All it cost was the sanity of all the Harmonixers who endured our daily “singing” sessions.



It is October 30, 2008. Nearly every Harmonix employee is crammed into our meeting space – the “FreQ Pit” – eating breakfast while waiting for the speakerphone at the center of the room to activate. Apple Corps are about to start a press conference, which will reveal our new game. I look around at the hundreds of people, both on our team and on other projects; I’m proud to work with a group that cared enough about each other to keep this amazing opportunity to ourselves. Harmonix is good people.



I’m sitting in the conference room at Apple Corps in Knightsbridge, England. I’m flipping through maroon-colored binders as quickly as I can, sharing a magnifying loupe with Teddy Dibble of MK12. A photograph of late-era Beatles hangs above us, etched in colors into glass plates. Every once in a while, Teddy and I can’t help but look at each other and laugh at our predicament.


It’s late in the game’s development, and we’ve come to discuss the process by which we’ll choose historical photographs to become collectible rewards in the game, as well as find archival material to incorporate into MK12’s chapter cinematics. After months of discussions, we expect this to be approved by Apple Corps, but still the answer isn't quite what we expect: “All right, then I suppose you should start today.”


It’s midway through the first of two days of meetings, and our flights are booked, for the next night. So we have only a handful of hours to pore over the complete contents of their archive, thousands of photographs and contact sheets compiled into that stack of binders, including a handful that had just been recently scanned into their files.


I have never sat and stared so intently in my entire life.



I’m sitting in the basement of Abbey Road Studios, plastic instruments stacked awkwardly around me, a near-complete build of The Beatles: Rock Band onscreen in front of a casual but well-appointed white couch. My left hand hovers over the D-Pad of the drum controller, while the other clutches a pen skittering over an ever-filling yellow notepad.


Sir Paul McCartney sits on the couch, reading aloud bits of his band’s history in between bites of a cheese sandwich collected from the Abbey Road canteen. He acknowledges correct entries with a “yeah,” and offers corrections and embellishments to others.

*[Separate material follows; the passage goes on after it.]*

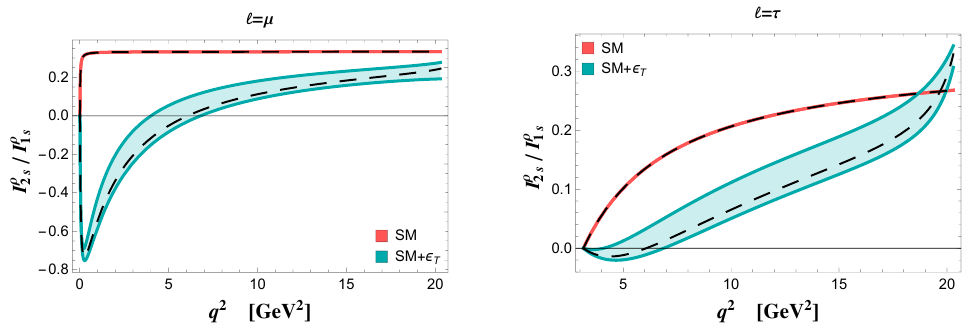
Figure 9. Ratio R ρ in (7) for ¯ B → ρ ( ππ ) µ − ¯ ν µ ( left ) and ¯ B → ρ ( ππ ) τ − ¯ ν µ ( right ). The dashed lines 2 s /1 s are the Large Energy result (extrapolated to the full q 2 range).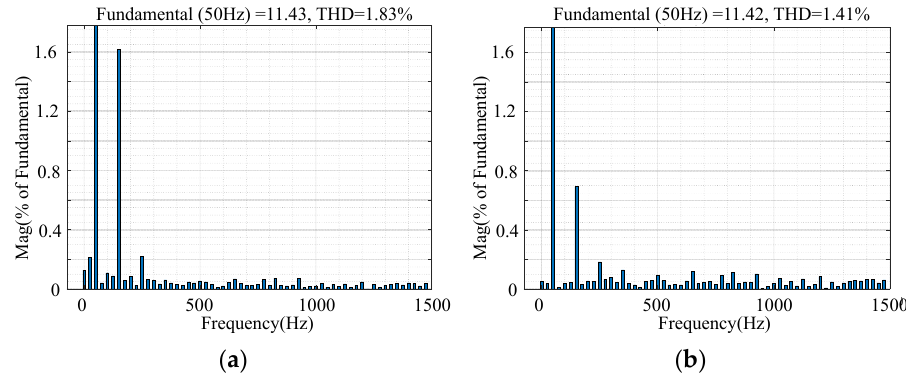
Figure 7. Harmonic spectrum of grid-connected current: ( a ) GISMC; ( b ) DRFNNISMC.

I am being fact-checked by a Beatle. I am having text that I was responsible for editing and integrating into our game – I wrote very little of it but I was ultimately responsible – read aloud by a Beatle.


I am hearing a Beatle talking of himself in the third person because of this game we are making.


It is intensely surreal.



For a brief moment, the release of the game only made things even more surreal: a rooftop concert above a hip LA hotel; demoing The Beatles: Rock Band to celebrities, and having any potential star struck anxiety washed away by our mutual love of the music we were playing; getting interviewed by the New York Times Magazine, resulting in an incredibly awkward photograph of me in full “awkward gamer mode”; getting asked by my cat’s veterinarian, “Did I see you on the NEWS last night?!”


Embarassing pic link!


It was an insane whirlwind of activity and attention, and as launch day approached, I started to come to grips with how irreproducible it would be. I would certainly continue to make new games and face greater challenges as a designer, but nothing I ever did in my life was likely to have the cultural impact of this project.


Helping me come to grips with this is the fact that my first son was born during the development of the game, about two weeks before that press conference. My late nights crunching on the game and transatlantic flights for business meetings were all against the backdrop of our new family, and remained a helpful reminder that there are more important things than games… even this game.


So sure, The Beatles: Rock Band is “just” a game. But in providing a window into The Beatles’ music, it was able to reflect a bit of that greater light; and in doing so created something artistic, beautiful and moving.


I am so proud of my time working for The Beatles. I can never thank Dan enough for talking me into it.